Lakusta and Landau speculate that a Goal–Source asymmetry may be a point of structure that represents a significant bias, probably something pretty much like the tendency to encode causal agents as subjects. If this is true, linguistic theories suggesting that thematic hierarchies and linking rules should be accepted as a fact may consider advancing the role of Goal above the role of Source for verbs whose semantics include these components.
The importance of the subject discussed lies in its relation to human ability to form and represent happenings that “capture our spatial, temporal, and causal interactions in the world.” Acquiring words and phrases in early childhood we gain a capacity not only to observe objects and motions, but also to map paths and spatial-causal relationship into the acquired language knowledge. The authors claim that mentioned asymmetry between two kinds of paths influences the way we represent events, either linguistically or non-linguistically. If the claim is valid, than we can observe exclusion of Source Path in a diversity of various contexts, which is to be tasted.

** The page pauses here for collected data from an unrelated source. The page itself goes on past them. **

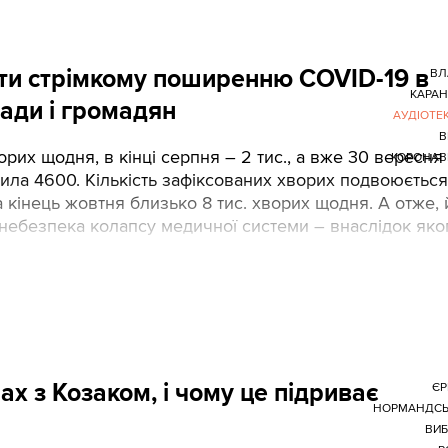
гти стрімкому поширенню COVID-19 в
ВЛ
КАРА
лади і громадян
АУДІОТЕ
В
рих щодня, в кінці серпня – 2 тис., а вже 30 вересня
КОРОНАВ
ила 4600. Кількість зафіксованих хворих подвоюється
а кінець жовтня близько 8 тис. хворих щодня. А отже, 
 небезпека колапсу медичної системи – внаслідок яко
х з Козаком, і чому це підриває
ЄР
НОРМАНДСЬ
ВИ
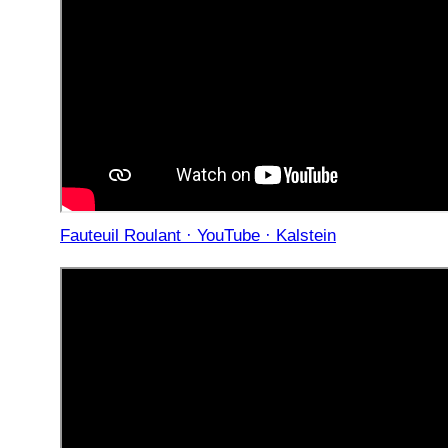
Fauteuil Roulant · YouTube · Kalstein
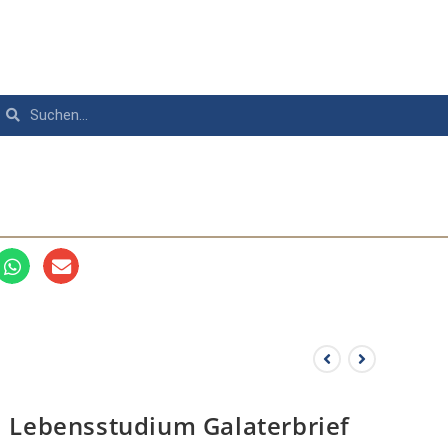
Lebensstudium Galaterbrief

The experiments were performed to support the authors’ claim. Participants of the experiments that were represented by several categories of people were told that they were going to watch short movies and that they were to describe ‘what happened’. Their descriptions where the actual focus of the experiment. To guarantee the validity of the testing, the tests were performed among all groups (children between the ages of three and seven, in children with Williams syndrome, and in normal adults) and across a broad range of domains including Manner of Motion, Change of Possession, Change of State, and Attachment/Detachment events.
The results of three experiments were that people mostly preferred to include Goal Paths in their prepositional phrases when describing some particular events linguistically. A bias towards the Goal Path was also revealed through the way children chose the verbs. According to the authors, the fact that such a tendency was as well observed among children with Williamson syndrome that have harsh spatial impairments, implies that there is obviously something truly fundamental about the strong inclination to prefer Goal Paths to Source one. This tendency occurs both in individuals’ viewpoint on events, and in the structure of language.
In the article the authors as well observe the fact that the final encoding of the verb and of the path presents complex sequence of factors that influence speaker’s decision on each stage of the process. The process indeed has several levels of complexity. The first one implies that an individual observe an event attentively without being confused by wrong conclusions. Than the speaker has to express what he has seen, making a choice of verb and of path expression if needed. And finally, the paths may vary over domains to which an event relates, which also makes a choice.